* DATA TO PROCESS *
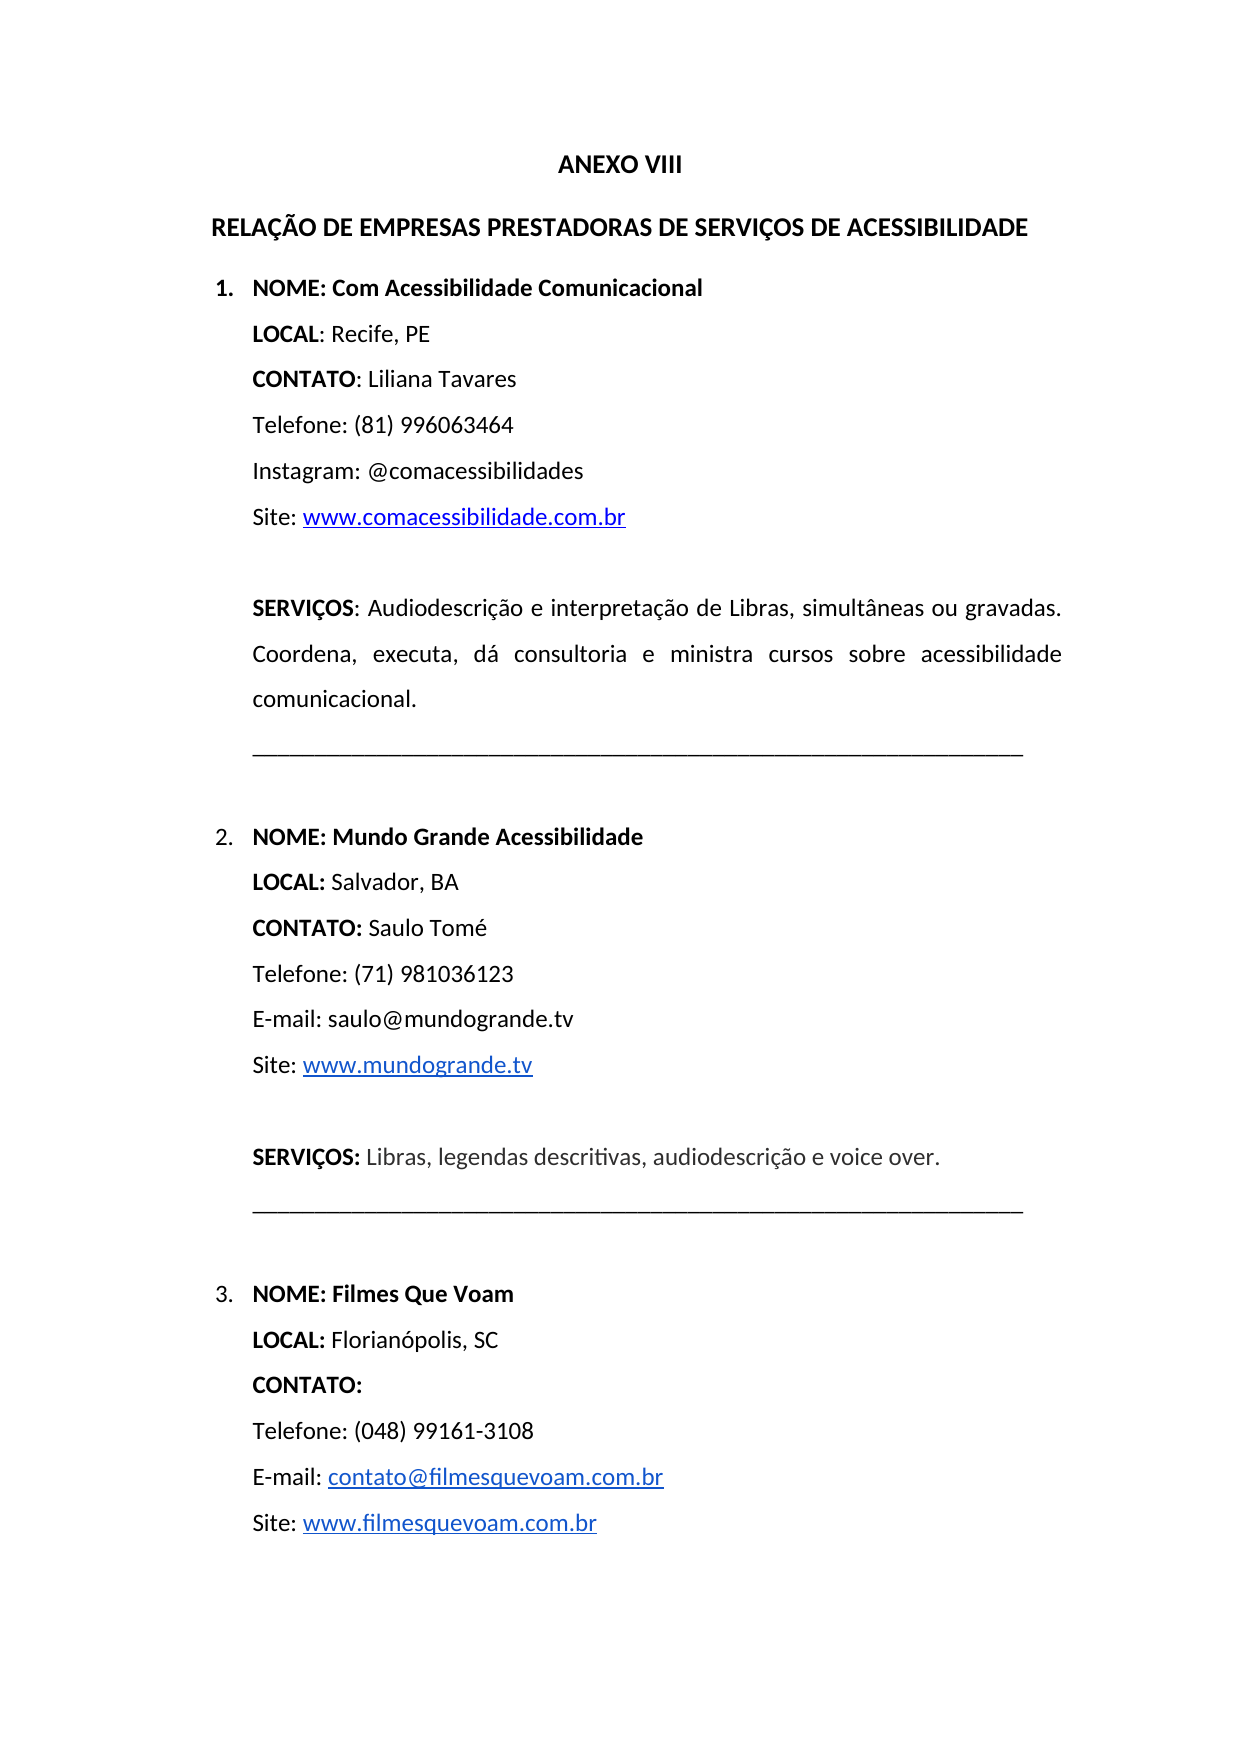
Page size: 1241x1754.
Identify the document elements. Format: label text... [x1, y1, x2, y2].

list NOME: Filmes Que Voam [215, 1278, 1063, 1308]
text Telefone: (71) 981036123 [252, 958, 1063, 988]
text SERVIÇOS: Libras, legendas descritivas, audiodescrição e voice over. [252, 1141, 1063, 1171]
text LOCAL: Salvador, BA [252, 866, 1063, 897]
text CONTATO: Liliana Tavares Telefone: (81) 996063464 Instagram: @comacessibilidades Site: www.comacessibilidade.com.br [252, 363, 1063, 531]
text ANEXO VIII [177, 148, 1063, 181]
text relação de empresas prestadoras de serviços de acessibilidade [177, 210, 1063, 243]
text CONTATO: Saulo Tomé [252, 912, 1063, 943]
list NOME: Com Acessibilidade Comunicacional [215, 272, 1063, 302]
text Site: www.filmesquevoam.com.br [252, 1507, 1063, 1537]
text LOCAL: Florianópolis, SC [252, 1324, 1063, 1354]
text ______________________________________________________________ [252, 729, 1063, 760]
text CONTATO: [252, 1369, 1063, 1400]
text ______________________________________________________________ [252, 1187, 1063, 1217]
text E-mail: saulo@mundogrande.tv [252, 1004, 1063, 1034]
list NOME: Mundo Grande Acessibilidade [215, 821, 1063, 851]
text Site: www.mundogrande.tv [252, 1049, 1063, 1080]
text Telefone: (048) 99161-3108 [252, 1415, 1063, 1446]
text LOCAL: Recife, PE [252, 318, 1063, 348]
text SERVIÇOS: Audiodescrição e interpretação de Libras, simultâneas ou gravadas. Coordena, executa, dá consultoria e ministra cursos sobre acessibilidade comunicacional. [252, 592, 1063, 714]
text E-mail: contato@filmesquevoam.com.br [252, 1461, 1063, 1491]
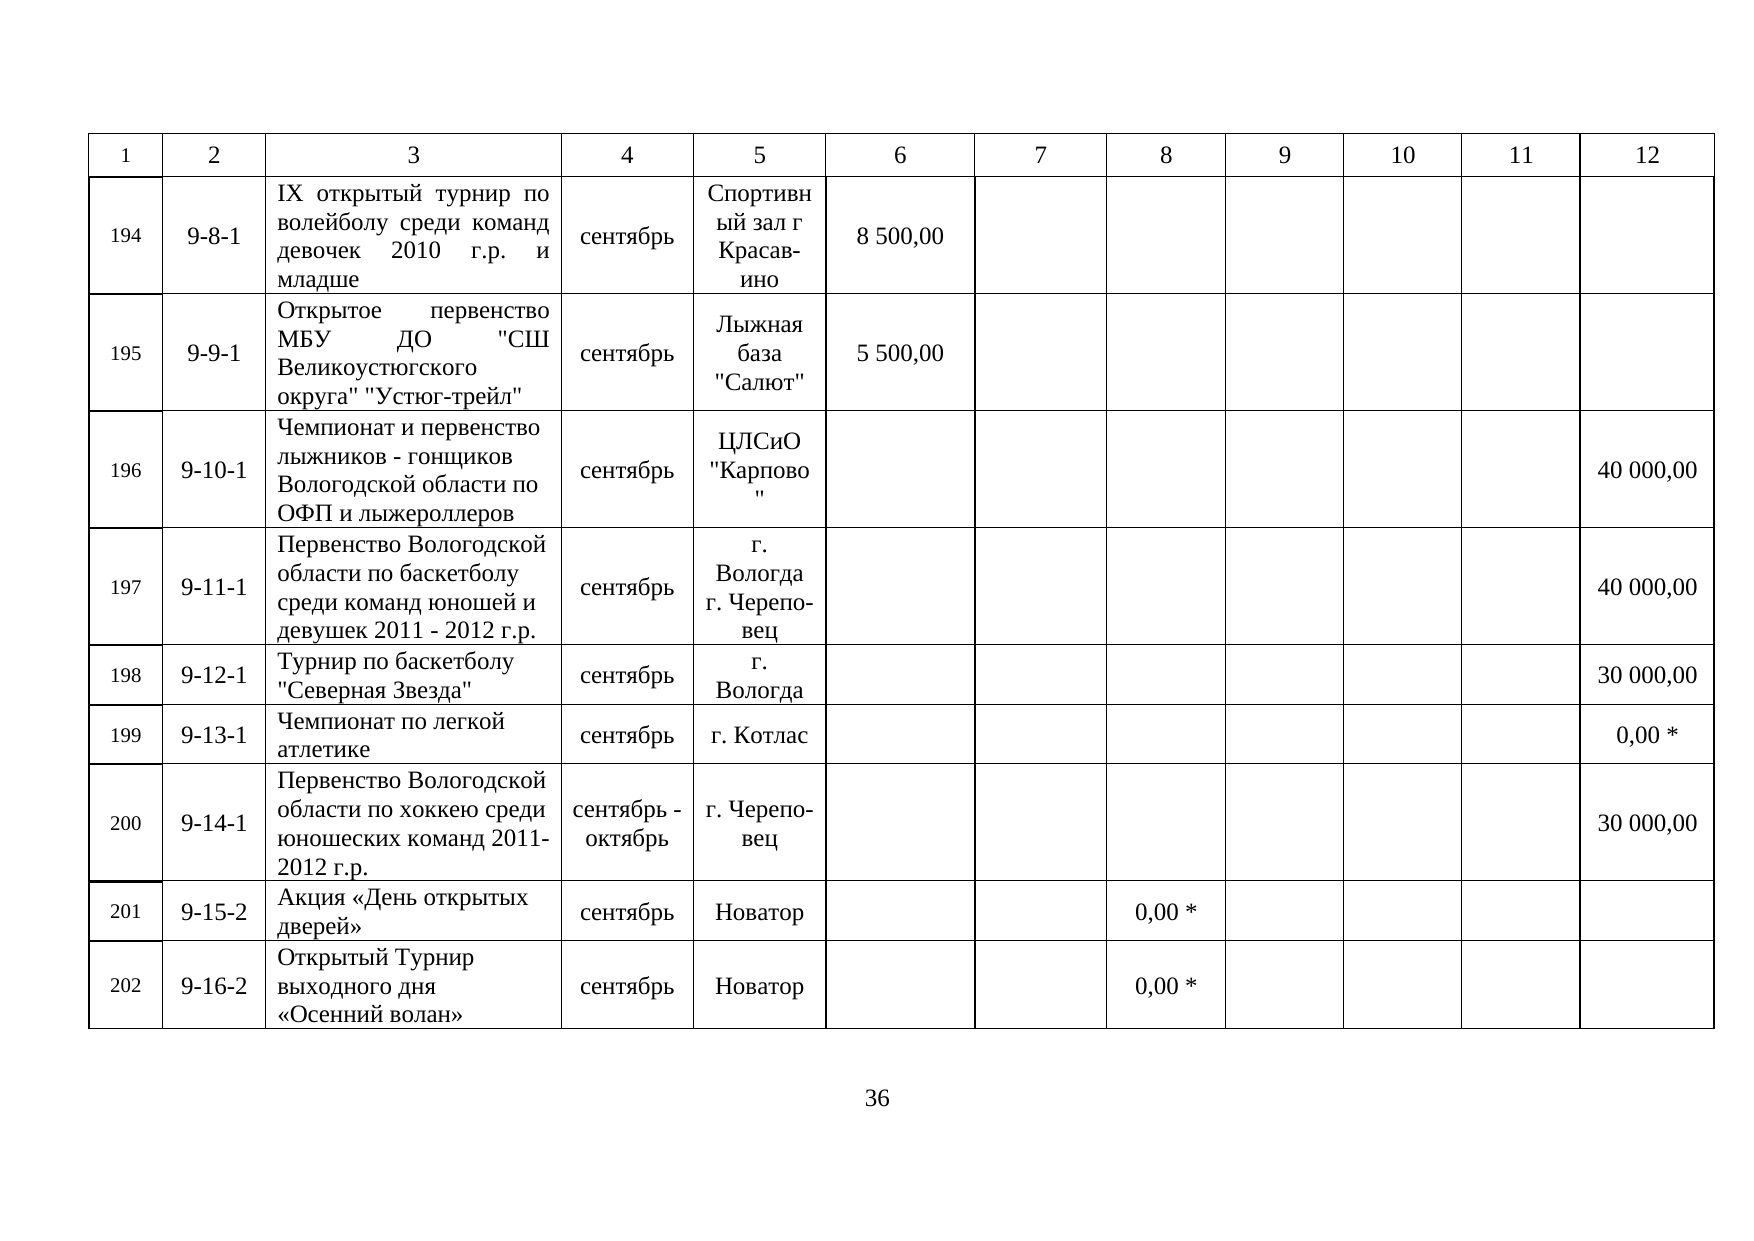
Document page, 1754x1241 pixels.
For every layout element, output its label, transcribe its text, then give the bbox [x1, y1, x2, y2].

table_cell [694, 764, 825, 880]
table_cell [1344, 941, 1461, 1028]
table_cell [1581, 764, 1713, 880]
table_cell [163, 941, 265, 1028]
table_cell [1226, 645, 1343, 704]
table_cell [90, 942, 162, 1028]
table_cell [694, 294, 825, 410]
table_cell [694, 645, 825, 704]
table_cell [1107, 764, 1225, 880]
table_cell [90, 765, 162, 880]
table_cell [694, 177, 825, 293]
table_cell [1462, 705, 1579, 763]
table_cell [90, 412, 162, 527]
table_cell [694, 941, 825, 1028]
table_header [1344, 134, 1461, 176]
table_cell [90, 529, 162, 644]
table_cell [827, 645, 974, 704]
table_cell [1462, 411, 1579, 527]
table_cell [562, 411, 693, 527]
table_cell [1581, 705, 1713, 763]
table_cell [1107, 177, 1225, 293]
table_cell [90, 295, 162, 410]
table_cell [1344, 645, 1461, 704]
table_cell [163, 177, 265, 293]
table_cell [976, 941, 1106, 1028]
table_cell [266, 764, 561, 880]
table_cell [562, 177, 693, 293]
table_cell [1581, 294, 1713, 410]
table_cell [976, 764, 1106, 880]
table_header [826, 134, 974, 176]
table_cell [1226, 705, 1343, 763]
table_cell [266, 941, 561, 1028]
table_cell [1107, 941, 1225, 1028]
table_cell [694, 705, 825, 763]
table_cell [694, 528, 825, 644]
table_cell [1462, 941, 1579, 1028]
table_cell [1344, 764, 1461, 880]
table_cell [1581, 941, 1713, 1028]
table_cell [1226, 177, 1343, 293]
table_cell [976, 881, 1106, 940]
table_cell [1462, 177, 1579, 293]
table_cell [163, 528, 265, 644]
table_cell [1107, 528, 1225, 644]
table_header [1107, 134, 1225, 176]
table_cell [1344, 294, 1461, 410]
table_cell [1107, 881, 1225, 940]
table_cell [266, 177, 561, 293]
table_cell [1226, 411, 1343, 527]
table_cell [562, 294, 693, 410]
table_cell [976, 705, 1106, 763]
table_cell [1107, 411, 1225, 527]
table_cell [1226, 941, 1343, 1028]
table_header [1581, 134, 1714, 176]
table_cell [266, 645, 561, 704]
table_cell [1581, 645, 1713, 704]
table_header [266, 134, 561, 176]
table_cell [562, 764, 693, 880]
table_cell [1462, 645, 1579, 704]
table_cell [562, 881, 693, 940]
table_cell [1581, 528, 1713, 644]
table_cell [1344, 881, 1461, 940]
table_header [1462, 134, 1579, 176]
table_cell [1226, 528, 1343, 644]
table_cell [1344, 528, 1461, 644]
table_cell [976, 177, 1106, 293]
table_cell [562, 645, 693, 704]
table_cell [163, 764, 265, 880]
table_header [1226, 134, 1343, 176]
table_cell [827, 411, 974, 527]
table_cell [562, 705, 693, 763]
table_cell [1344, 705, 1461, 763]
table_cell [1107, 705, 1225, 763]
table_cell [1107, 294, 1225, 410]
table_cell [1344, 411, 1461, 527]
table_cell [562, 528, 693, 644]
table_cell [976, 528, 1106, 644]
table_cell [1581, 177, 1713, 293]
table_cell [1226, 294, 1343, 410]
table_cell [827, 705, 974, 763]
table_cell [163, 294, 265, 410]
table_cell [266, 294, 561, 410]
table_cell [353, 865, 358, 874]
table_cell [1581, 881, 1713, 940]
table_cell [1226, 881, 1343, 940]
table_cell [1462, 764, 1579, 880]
text 36 [89, 1083, 1665, 1112]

* EXERCISE *
From the records given above, reproduce all text exactly and exclude each picture.

* WORKED SOLUTION *
Page size: 1241x1754.
Identify the document elements. Format: label text... [x1, y1, x2, y2].

list NOME: Filmes Que Voam [215, 1278, 1063, 1308]
text Telefone: (71) 981036123 [252, 958, 1063, 988]
text SERVIÇOS: Libras, legendas descritivas, audiodescrição e voice over. [252, 1141, 1063, 1171]
text LOCAL: Salvador, BA [252, 866, 1063, 897]
text CONTATO: Liliana Tavares Telefone: (81) 996063464 Instagram: @comacessibilidades Site: www.comacessibilidade.com.br [252, 363, 1063, 531]
text ANEXO VIII [177, 148, 1063, 181]
text relação de empresas prestadoras de serviços de acessibilidade [177, 210, 1063, 243]
text CONTATO: Saulo Tomé [252, 912, 1063, 943]
list NOME: Com Acessibilidade Comunicacional [215, 272, 1063, 302]
text Site: www.filmesquevoam.com.br [252, 1507, 1063, 1537]
text LOCAL: Florianópolis, SC [252, 1324, 1063, 1354]
text ______________________________________________________________ [252, 729, 1063, 760]
text CONTATO: [252, 1369, 1063, 1400]
text ______________________________________________________________ [252, 1187, 1063, 1217]
text E-mail: saulo@mundogrande.tv [252, 1004, 1063, 1034]
list NOME: Mundo Grande Acessibilidade [215, 821, 1063, 851]
text Site: www.mundogrande.tv [252, 1049, 1063, 1080]
text Telefone: (048) 99161-3108 [252, 1415, 1063, 1446]
text LOCAL: Recife, PE [252, 318, 1063, 348]
text SERVIÇOS: Audiodescrição e interpretação de Libras, simultâneas ou gravadas. Coordena, executa, dá consultoria e ministra cursos sobre acessibilidade comunicacional. [252, 592, 1063, 714]
text E-mail: contato@filmesquevoam.com.br [252, 1461, 1063, 1491]
Document page, 1754x1241 pixels.
For every layout element, output its label, transcribe its text, then give the bbox [x1, y1, x2, y2].

table_cell [694, 764, 825, 880]
table_cell [1344, 941, 1461, 1028]
table_cell [1581, 764, 1713, 880]
table_cell [163, 941, 265, 1028]
table_cell [1226, 645, 1343, 704]
table_cell [90, 942, 162, 1028]
table_cell [694, 294, 825, 410]
table_cell [694, 645, 825, 704]
table_cell [1107, 764, 1225, 880]
table_cell [90, 765, 162, 880]
table_cell [694, 177, 825, 293]
table_cell [1462, 705, 1579, 763]
table_cell [90, 412, 162, 527]
table_cell [694, 941, 825, 1028]
table_header [1344, 134, 1461, 176]
table_cell [90, 529, 162, 644]
table_cell [827, 645, 974, 704]
table_cell [1462, 411, 1579, 527]
table_cell [562, 411, 693, 527]
table_cell [1581, 705, 1713, 763]
table_cell [1107, 177, 1225, 293]
table_cell [90, 295, 162, 410]
table_cell [1344, 645, 1461, 704]
table_cell [163, 177, 265, 293]
table_cell [976, 941, 1106, 1028]
table_cell [266, 764, 561, 880]
table_cell [562, 177, 693, 293]
table_cell [1581, 294, 1713, 410]
table_cell [976, 764, 1106, 880]
table_header [826, 134, 974, 176]
table_cell [1226, 705, 1343, 763]
table_cell [266, 941, 561, 1028]
table_cell [1107, 941, 1225, 1028]
table_cell [694, 705, 825, 763]
table_cell [694, 528, 825, 644]
table_cell [1462, 941, 1579, 1028]
table_cell [1344, 764, 1461, 880]
table_cell [1581, 941, 1713, 1028]
table_cell [1226, 177, 1343, 293]
table_cell [976, 881, 1106, 940]
table_cell [1462, 177, 1579, 293]
table_cell [163, 528, 265, 644]
table_cell [1107, 528, 1225, 644]
table_header [1107, 134, 1225, 176]
table_cell [1344, 294, 1461, 410]
table_cell [1107, 881, 1225, 940]
table_cell [266, 177, 561, 293]
table_cell [1226, 411, 1343, 527]
table_cell [562, 294, 693, 410]
table_cell [976, 705, 1106, 763]
table_cell [1107, 411, 1225, 527]
table_cell [1226, 941, 1343, 1028]
table_header [1581, 134, 1714, 176]
table_cell [266, 645, 561, 704]
table_cell [1581, 645, 1713, 704]
table_header [266, 134, 561, 176]
table_cell [562, 764, 693, 880]
table_cell [1462, 645, 1579, 704]
table_cell [562, 881, 693, 940]
table_cell [1581, 528, 1713, 644]
table_cell [1344, 881, 1461, 940]
table_header [1462, 134, 1579, 176]
table_cell [1226, 528, 1343, 644]
table_cell [1344, 528, 1461, 644]
table_cell [976, 177, 1106, 293]
table_cell [562, 645, 693, 704]
table_cell [163, 764, 265, 880]
table_header [1226, 134, 1343, 176]
table_cell [827, 411, 974, 527]
table_cell [562, 705, 693, 763]
table_cell [1344, 705, 1461, 763]
table_cell [1107, 705, 1225, 763]
table_cell [1107, 294, 1225, 410]
table_cell [1344, 411, 1461, 527]
table_cell [562, 528, 693, 644]
table_cell [976, 528, 1106, 644]
table_cell [1581, 177, 1713, 293]
table_cell [1226, 294, 1343, 410]
table_cell [827, 705, 974, 763]
table_cell [163, 294, 265, 410]
table_cell [266, 294, 561, 410]
table_cell [353, 865, 358, 874]
table_cell [1581, 881, 1713, 940]
table_cell [1226, 881, 1343, 940]
table_cell [1462, 764, 1579, 880]
text 36 [89, 1083, 1665, 1112]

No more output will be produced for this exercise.